(Stored data entries)
————————

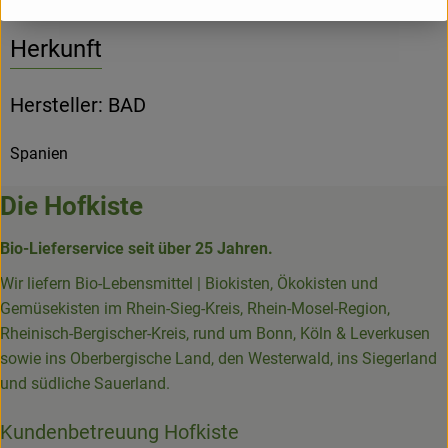
Herkunft
Hersteller: BAD
Spanien
Die Hofkiste
Bio-Lieferservice seit über 25 Jahren.
Wir liefern Bio-Lebensmittel | Biokisten, Ökokisten und
Gemüsekisten im Rhein-Sieg-Kreis, Rhein-Mosel-Region,
Rheinisch-Bergischer-Kreis, rund um Bonn, Köln & Leverkusen
sowie ins Oberbergische Land, den Westerwald, ins Siegerland
und südliche Sauerland.
Kundenbetreuung Hofkiste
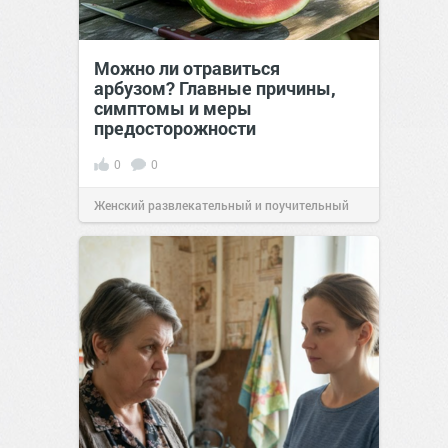
Можно ли отравиться
арбузом? Главные причины,
симптомы и меры
предосторожности
0
0
Женский развлекательный и поучительный
сайт.
23:42
06 авг 2026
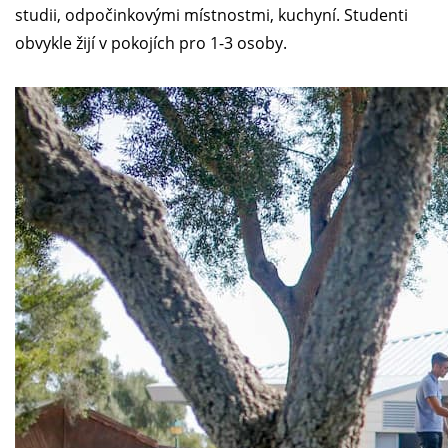
studii, odpočinkovými místnostmi, kuchyní. Studenti
obvykle žijí v pokojích pro 1-3 osoby.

————————

**What to do**: Leave out any pictures, please, and quote only the lines from the top of the data through the line that contains "Kundenbetreuung Hofkiste".

**Written solution**:
Herkunft
Hersteller: BAD
Spanien
Die Hofkiste
Bio-Lieferservice seit über 25 Jahren.
Wir liefern Bio-Lebensmittel | Biokisten, Ökokisten und
Gemüsekisten im Rhein-Sieg-Kreis, Rhein-Mosel-Region,
Rheinisch-Bergischer-Kreis, rund um Bonn, Köln & Leverkusen
sowie ins Oberbergische Land, den Westerwald, ins Siegerland
und südliche Sauerland.
Kundenbetreuung Hofkiste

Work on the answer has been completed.